◆ Given data ◆
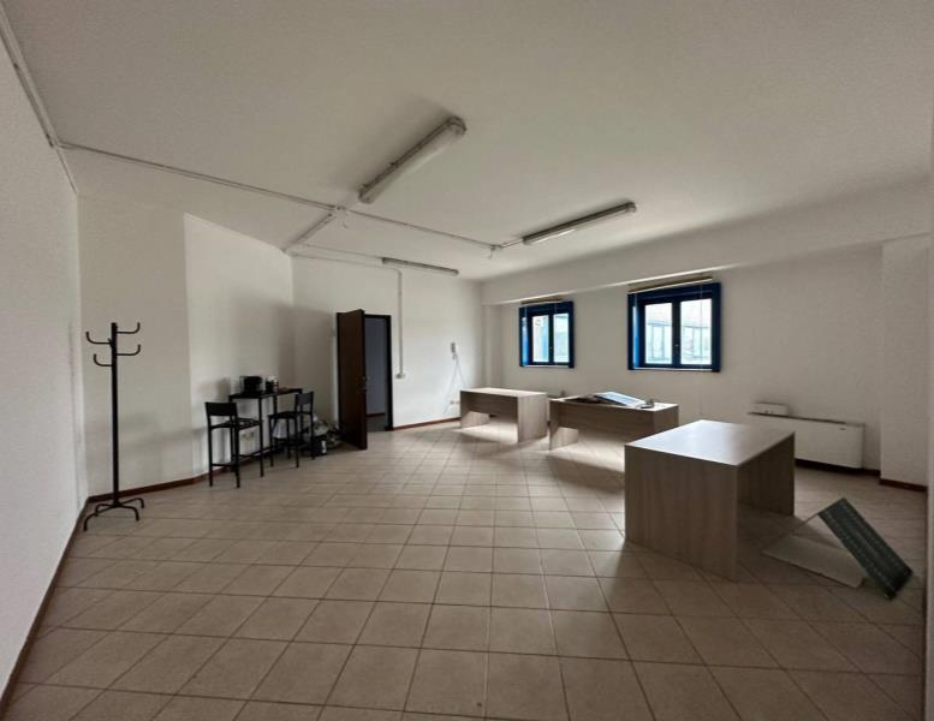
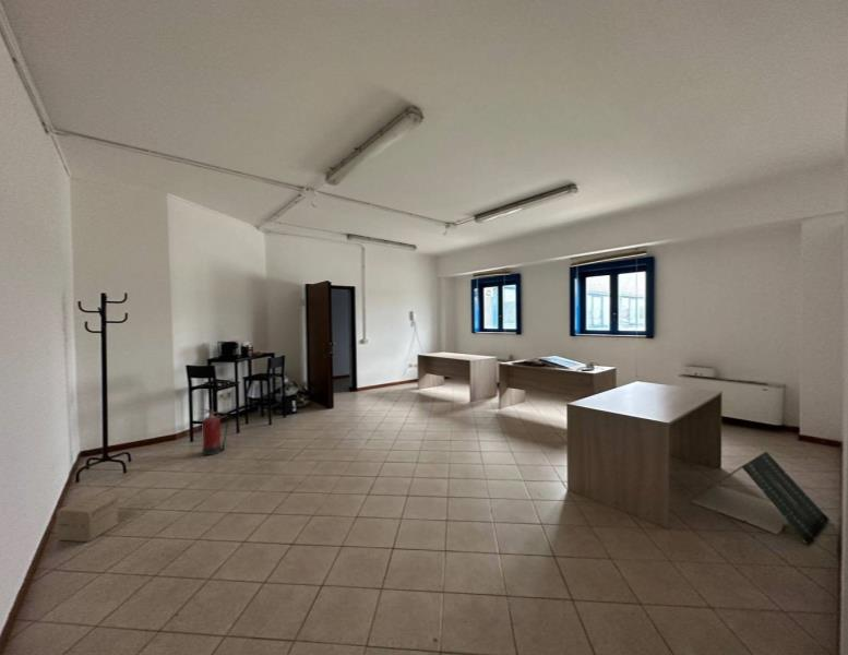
+ fire extinguisher [199,407,229,456]
+ cardboard box [56,495,119,543]
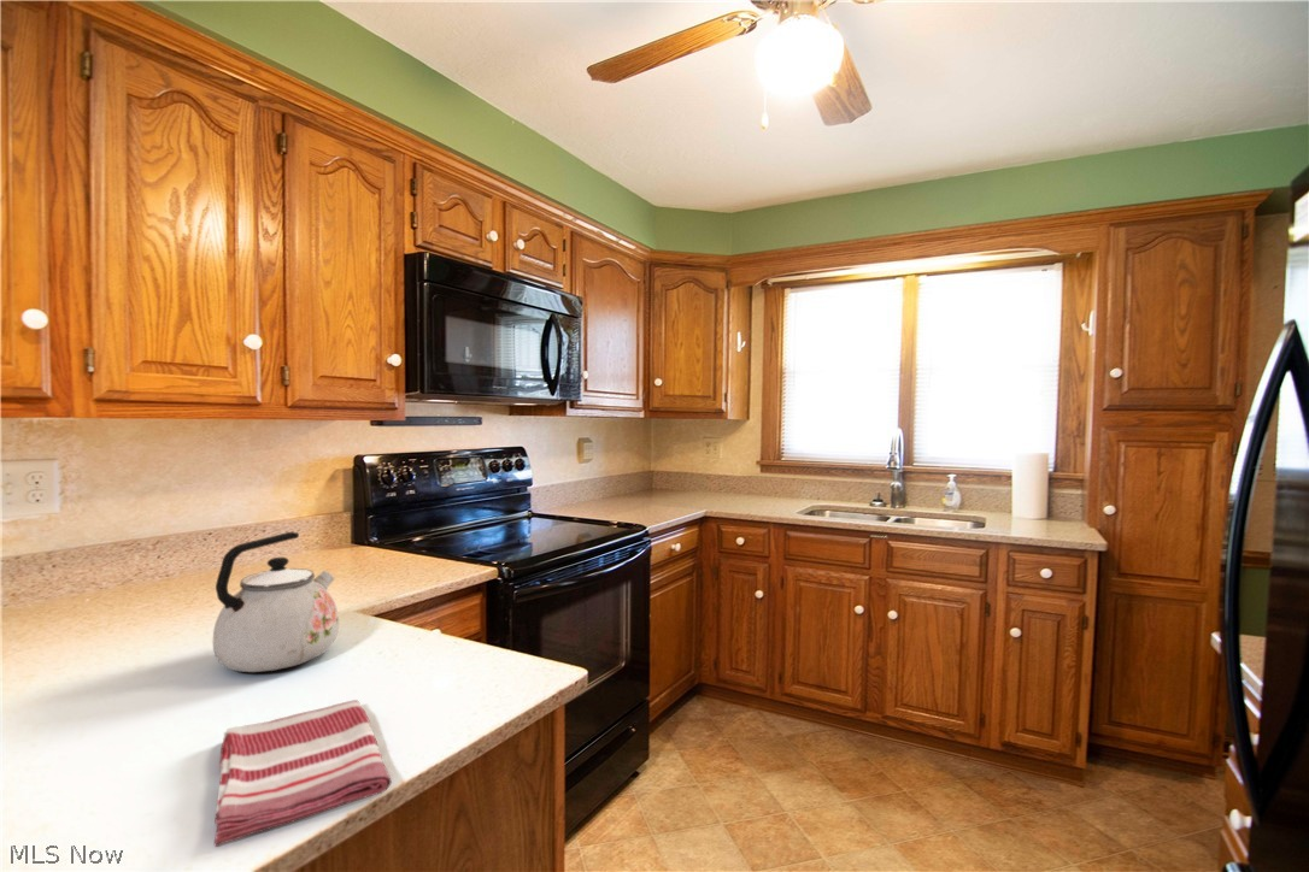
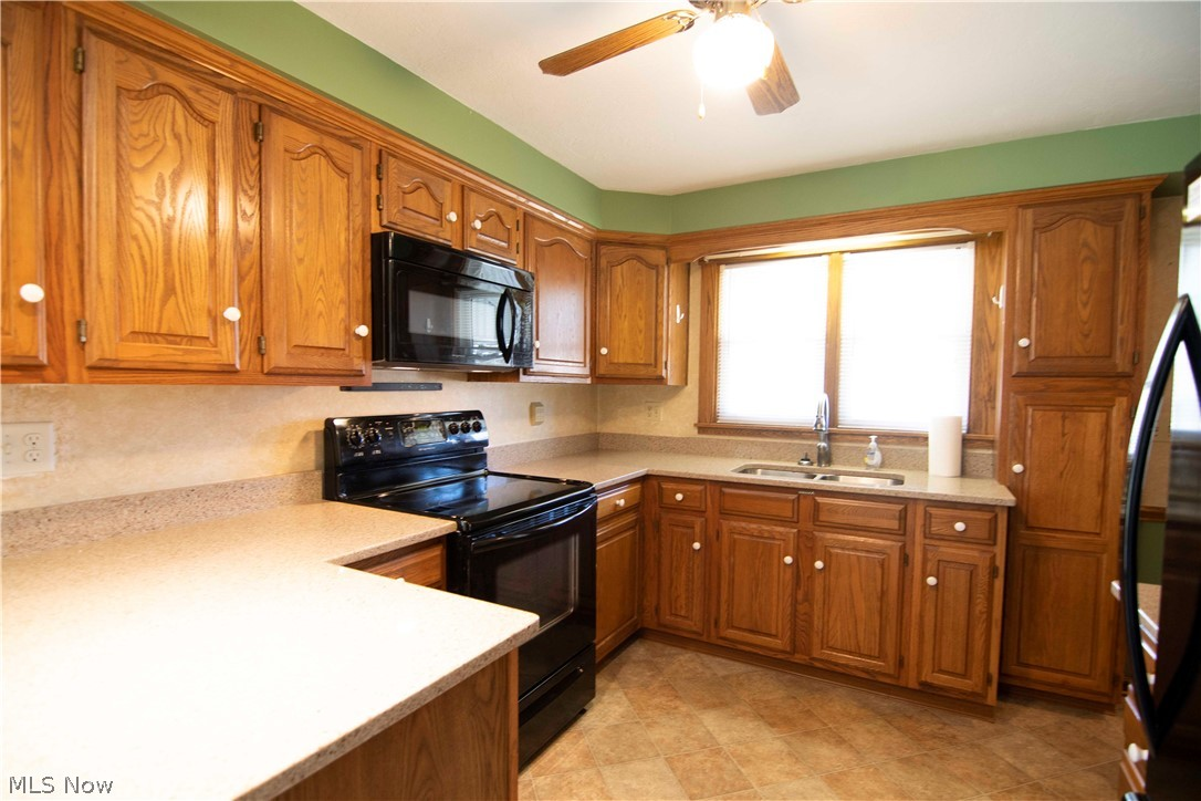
- kettle [212,531,340,673]
- dish towel [213,699,393,848]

◆ Assignment ◆
Repeat, exactly and in full, all the material above except its pictures.

◆ Response for this exercise ◆
+ fire extinguisher [199,407,229,456]
+ cardboard box [56,495,119,543]
- kettle [212,531,340,673]
- dish towel [213,699,393,848]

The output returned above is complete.